AUFGABE 1: Fasse den Absatz im Ausgangstext, der mit „Die griechische Mythologie ist etwas“ beginnt, in höchstens vier Sätzen zusammen. Die wichtigsten Fakten sollen erhalten bleiben.

Dienstag, November 15, 2011

Krieg der Götter (Kino)

Die griechische Mythologie ist etwas, was mich von klein auf fasziniert hat. Damals in den 80ern habe ich die Sandalenfilme geradezu verschlungen, wenn sie immer wieder im Fernsehen liefen. Vor allem Herakles (oder Herkules, wie er in den Filmen hieß) hatte es mir angetan. Aber auch die anderen Figuren wie Perseus (“Kampf der Titanen”) und ein gewisser Theseus haben den kleinen Kai damals in ihren Bann gezogen. So sehr sogar, dass ich den dicken Wälzer “Schwabs Sagen des klassischen Altertums”, den meine Eltern in der Hausbibliothek hatten, häppchenweise durchgeackert habe. Dadurch kenne ich mich ganz gut mit den ursprünglichen Geschichten um die griechischen Götter aus. Tja, und jetzt kommt ein Film daher, dessen Hauptfigur Theseus (Henry Cavill, der nächste Superman) ist - bekannt dafür, dass er den Minotaurus im Labyrinth von Kreta erschlagen hat. Doch dreht sich dieser Film eigentlich um etwas ganz anderes: Den Rachefeldzug des wahnsinnigen Mickey Rourke … äh, König Hyperion gegen die Götter. Mit der Theseus-Sage oder einer werktreuen Nacherzählung der griechischen Mythologie hat das bis auf einzelne Puzzlestücke, die man ganz nach Belieben zu einem Drehbuch zusammenfügte, nichts zu tun.

AUFGABE 2: Finde in der Auflistung jede Zeile, die die Zeichenfolge „surfaceOperationType“ enthält, und schreibe sie unverändert ab. Groß- und Kleinschreibung ist dabei zu beachten.

EINTRÄGE:
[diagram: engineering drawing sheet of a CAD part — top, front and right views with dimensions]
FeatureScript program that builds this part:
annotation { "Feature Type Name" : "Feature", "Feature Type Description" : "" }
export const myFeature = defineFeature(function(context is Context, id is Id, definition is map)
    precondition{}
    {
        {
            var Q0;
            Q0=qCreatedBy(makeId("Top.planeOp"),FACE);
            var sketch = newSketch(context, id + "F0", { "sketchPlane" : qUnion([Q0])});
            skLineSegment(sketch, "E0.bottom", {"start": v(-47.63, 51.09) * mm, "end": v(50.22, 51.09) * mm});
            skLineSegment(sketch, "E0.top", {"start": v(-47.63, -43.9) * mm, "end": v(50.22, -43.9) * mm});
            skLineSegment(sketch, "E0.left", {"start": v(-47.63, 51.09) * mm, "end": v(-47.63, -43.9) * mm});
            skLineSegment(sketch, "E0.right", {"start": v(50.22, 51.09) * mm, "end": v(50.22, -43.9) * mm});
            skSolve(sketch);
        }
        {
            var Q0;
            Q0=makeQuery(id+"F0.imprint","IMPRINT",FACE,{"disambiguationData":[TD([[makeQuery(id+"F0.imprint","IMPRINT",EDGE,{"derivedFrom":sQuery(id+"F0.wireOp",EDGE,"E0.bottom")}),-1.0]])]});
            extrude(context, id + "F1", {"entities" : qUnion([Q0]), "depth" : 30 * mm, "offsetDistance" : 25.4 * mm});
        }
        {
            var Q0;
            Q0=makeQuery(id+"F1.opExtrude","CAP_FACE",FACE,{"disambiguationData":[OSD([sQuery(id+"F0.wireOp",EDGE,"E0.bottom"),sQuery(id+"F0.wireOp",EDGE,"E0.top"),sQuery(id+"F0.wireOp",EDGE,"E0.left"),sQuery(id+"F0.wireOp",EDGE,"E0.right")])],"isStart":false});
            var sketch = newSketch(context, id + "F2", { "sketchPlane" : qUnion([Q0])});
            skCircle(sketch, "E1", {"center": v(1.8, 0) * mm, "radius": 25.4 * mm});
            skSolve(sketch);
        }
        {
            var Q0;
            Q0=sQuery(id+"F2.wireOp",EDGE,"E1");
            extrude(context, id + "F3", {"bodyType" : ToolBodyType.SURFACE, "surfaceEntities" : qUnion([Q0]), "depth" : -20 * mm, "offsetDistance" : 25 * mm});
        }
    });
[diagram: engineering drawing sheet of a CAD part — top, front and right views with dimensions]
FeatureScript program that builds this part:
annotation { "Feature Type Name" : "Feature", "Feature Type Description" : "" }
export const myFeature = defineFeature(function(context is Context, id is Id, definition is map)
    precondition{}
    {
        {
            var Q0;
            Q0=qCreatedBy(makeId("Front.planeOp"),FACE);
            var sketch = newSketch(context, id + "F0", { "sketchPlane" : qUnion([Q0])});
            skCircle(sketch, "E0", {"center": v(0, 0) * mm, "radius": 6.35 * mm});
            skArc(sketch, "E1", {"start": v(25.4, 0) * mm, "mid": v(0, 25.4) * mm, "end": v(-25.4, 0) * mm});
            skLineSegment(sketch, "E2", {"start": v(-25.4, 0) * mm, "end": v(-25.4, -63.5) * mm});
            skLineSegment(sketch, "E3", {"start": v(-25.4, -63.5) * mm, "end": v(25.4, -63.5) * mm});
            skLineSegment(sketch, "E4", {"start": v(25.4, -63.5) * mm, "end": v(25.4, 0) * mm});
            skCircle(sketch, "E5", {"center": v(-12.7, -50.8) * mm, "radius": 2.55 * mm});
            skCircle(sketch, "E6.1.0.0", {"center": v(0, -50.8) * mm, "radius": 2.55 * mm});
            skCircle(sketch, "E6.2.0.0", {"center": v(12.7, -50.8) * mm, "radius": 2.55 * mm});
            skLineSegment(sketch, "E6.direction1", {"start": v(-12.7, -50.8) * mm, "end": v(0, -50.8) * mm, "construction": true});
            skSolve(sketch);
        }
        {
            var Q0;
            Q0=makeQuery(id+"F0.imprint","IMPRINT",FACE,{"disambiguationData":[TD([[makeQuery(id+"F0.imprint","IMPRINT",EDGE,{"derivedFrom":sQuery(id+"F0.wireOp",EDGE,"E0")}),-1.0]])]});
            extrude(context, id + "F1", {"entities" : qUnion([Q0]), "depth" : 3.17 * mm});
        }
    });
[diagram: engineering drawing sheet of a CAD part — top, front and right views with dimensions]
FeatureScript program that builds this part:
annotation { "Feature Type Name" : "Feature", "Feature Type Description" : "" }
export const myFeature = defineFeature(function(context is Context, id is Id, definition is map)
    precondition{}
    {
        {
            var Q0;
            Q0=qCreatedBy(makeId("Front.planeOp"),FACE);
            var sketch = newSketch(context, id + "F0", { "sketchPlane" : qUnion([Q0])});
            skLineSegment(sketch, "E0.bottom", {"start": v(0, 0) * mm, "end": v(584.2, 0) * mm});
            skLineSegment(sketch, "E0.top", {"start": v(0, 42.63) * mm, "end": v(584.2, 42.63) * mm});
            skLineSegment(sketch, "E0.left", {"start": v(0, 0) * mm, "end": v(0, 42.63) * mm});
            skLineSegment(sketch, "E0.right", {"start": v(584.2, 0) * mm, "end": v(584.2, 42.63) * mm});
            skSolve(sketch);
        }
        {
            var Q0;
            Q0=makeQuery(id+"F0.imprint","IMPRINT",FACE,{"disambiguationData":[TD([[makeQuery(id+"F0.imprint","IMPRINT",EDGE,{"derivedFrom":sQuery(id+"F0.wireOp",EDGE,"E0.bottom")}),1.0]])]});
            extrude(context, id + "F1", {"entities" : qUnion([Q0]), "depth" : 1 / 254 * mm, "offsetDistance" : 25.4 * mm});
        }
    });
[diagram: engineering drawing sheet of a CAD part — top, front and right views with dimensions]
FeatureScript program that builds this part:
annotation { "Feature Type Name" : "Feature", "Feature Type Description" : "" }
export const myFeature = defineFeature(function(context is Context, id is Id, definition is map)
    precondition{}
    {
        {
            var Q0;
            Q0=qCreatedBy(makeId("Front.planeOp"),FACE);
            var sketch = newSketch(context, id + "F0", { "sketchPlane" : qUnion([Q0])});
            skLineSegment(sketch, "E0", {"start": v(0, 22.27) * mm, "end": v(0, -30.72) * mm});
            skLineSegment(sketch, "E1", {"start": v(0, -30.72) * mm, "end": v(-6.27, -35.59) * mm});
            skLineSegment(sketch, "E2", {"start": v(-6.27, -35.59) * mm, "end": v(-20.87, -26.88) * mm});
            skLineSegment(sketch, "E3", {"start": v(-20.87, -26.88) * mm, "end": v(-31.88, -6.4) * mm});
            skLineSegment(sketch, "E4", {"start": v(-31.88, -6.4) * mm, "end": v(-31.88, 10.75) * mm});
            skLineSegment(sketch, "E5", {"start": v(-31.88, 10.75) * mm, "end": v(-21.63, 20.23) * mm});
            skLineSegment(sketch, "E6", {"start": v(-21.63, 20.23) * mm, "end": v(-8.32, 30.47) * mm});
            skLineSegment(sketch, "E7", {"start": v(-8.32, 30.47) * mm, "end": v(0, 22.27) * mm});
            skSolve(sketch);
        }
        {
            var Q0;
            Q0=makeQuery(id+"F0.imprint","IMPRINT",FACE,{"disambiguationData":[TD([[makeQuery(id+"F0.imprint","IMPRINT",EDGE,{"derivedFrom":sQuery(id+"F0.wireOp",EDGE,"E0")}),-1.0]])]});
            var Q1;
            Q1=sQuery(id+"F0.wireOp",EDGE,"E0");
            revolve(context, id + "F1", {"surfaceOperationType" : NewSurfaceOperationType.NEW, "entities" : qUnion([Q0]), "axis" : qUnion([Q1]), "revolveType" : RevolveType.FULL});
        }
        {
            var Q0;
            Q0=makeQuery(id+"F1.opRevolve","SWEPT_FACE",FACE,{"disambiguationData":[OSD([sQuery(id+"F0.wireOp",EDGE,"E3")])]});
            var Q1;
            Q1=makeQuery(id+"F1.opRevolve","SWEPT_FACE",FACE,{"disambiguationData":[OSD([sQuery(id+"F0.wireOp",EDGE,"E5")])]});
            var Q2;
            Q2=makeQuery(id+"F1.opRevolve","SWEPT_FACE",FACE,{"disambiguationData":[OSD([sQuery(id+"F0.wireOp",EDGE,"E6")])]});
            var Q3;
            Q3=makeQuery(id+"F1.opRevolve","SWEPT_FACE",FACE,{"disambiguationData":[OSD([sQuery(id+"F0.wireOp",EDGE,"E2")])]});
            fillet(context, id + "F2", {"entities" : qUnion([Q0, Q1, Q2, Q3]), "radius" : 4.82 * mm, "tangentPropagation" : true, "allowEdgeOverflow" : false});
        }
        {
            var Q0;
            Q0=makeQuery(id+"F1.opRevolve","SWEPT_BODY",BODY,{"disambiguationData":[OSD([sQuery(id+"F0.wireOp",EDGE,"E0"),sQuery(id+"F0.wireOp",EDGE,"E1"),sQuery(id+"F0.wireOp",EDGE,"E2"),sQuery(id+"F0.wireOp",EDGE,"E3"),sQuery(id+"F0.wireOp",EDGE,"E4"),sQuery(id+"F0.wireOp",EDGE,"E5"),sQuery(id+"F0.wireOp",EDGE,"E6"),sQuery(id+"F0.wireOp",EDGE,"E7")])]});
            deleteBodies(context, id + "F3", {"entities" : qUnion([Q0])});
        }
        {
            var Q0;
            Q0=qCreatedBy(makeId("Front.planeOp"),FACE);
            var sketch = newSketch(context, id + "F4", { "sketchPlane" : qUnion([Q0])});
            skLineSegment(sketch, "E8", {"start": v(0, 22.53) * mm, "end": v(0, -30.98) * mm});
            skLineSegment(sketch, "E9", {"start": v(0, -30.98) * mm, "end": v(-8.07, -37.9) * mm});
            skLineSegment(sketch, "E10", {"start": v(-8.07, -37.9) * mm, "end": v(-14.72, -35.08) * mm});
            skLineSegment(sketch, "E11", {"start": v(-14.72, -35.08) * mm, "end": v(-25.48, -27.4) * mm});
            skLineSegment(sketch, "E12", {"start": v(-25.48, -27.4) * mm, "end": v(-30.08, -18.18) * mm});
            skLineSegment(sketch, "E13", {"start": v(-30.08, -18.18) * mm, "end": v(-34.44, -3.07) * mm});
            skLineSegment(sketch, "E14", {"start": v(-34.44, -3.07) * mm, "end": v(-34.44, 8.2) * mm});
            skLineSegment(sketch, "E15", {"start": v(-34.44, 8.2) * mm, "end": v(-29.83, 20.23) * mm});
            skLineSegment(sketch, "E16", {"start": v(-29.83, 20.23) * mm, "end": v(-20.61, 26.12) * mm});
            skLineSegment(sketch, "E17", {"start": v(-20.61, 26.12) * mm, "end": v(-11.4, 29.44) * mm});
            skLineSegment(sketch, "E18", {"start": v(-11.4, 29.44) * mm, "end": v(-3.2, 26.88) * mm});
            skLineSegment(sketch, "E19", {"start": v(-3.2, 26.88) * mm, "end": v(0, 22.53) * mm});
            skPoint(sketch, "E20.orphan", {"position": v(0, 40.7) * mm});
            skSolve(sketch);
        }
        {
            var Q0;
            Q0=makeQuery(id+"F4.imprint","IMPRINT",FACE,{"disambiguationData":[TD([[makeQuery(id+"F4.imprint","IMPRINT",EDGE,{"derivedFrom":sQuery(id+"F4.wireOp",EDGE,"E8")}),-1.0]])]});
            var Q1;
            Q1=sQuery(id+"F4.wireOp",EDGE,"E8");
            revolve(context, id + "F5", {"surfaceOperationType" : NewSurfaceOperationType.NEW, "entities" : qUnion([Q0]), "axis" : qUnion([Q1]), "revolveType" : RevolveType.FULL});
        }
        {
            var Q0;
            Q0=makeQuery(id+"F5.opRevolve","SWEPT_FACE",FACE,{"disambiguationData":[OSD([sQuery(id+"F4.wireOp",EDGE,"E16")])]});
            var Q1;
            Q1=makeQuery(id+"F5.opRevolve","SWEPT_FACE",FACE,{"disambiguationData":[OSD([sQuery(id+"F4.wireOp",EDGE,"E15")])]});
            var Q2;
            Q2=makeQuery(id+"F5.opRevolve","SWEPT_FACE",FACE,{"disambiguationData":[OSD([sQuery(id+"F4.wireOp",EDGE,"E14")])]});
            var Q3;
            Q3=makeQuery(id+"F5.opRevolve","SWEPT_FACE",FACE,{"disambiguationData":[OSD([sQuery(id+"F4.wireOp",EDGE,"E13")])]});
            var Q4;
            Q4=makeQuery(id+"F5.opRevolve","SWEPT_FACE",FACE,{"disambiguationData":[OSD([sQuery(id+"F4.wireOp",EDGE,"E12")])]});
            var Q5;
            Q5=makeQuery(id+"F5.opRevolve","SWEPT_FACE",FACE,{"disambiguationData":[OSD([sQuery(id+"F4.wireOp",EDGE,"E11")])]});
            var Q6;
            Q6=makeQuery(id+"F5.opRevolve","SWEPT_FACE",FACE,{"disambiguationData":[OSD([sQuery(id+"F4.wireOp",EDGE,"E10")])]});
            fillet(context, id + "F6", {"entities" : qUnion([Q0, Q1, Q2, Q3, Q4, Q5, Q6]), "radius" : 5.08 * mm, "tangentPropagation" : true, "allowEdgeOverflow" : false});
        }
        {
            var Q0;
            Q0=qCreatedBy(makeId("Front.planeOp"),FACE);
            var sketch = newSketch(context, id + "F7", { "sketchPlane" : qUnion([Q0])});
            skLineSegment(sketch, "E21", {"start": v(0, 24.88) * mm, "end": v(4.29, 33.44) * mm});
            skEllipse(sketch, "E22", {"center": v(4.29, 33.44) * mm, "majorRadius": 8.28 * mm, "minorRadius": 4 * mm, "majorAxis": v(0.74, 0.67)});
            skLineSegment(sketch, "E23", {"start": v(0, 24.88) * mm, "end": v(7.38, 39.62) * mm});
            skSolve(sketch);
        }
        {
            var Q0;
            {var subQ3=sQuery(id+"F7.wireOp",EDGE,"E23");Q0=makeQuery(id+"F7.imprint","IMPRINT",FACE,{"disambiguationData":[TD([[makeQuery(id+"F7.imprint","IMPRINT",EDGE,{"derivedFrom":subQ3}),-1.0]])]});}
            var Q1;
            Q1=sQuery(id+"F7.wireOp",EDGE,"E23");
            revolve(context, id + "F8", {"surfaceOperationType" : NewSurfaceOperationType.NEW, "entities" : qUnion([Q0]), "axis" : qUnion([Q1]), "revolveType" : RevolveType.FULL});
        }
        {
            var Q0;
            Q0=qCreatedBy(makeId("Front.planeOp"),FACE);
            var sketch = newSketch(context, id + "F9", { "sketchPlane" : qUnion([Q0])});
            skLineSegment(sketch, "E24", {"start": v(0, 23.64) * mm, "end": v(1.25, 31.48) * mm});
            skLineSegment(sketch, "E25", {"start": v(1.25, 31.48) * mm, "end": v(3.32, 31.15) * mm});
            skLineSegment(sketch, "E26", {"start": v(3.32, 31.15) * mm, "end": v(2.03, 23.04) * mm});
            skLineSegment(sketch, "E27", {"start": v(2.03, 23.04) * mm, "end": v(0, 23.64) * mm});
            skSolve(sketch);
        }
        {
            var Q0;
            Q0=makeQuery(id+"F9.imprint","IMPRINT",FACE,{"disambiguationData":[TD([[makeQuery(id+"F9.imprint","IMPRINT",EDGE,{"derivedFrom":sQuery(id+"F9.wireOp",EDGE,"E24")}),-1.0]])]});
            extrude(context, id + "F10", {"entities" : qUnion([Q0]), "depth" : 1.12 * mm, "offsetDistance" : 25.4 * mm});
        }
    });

ANTWORT 1: Die griechische Mythologie fasziniert mich seit meiner Kindheit. In den 80ern habe ich Sandalenfilme mit Herakles (Herkules), Perseus und Theseus im Fernsehen verschlungen und mich häppchenweise durch „Schwabs Sagen des klassischen Altertums“ gearbeitet, weshalb ich die ursprünglichen Geschichten gut kenne. Nun kommt ein Film mit Theseus (Henry Cavill) als Hauptfigur, doch eigentlich geht es darin um den Rachefeldzug des wahnsinnigen Königs Hyperion (Mickey Rourke) gegen die Götter. Mit der Theseus-Sage oder einer werktreuen Nacherzählung der Mythologie hat das bis auf einzelne, beliebig zu einem Drehbuch zusammengefügte Puzzlestücke nichts zu tun.

ANTWORT 2:
            revolve(context, id + "F1", {"surfaceOperationType" : NewSurfaceOperationType.NEW, "entities" : qUnion([Q0]), "axis" : qUnion([Q1]), "revolveType" : RevolveType.FULL});
            revolve(context, id + "F5", {"surfaceOperationType" : NewSurfaceOperationType.NEW, "entities" : qUnion([Q0]), "axis" : qUnion([Q1]), "revolveType" : RevolveType.FULL});
            revolve(context, id + "F8", {"surfaceOperationType" : NewSurfaceOperationType.NEW, "entities" : qUnion([Q0]), "axis" : qUnion([Q1]), "revolveType" : RevolveType.FULL});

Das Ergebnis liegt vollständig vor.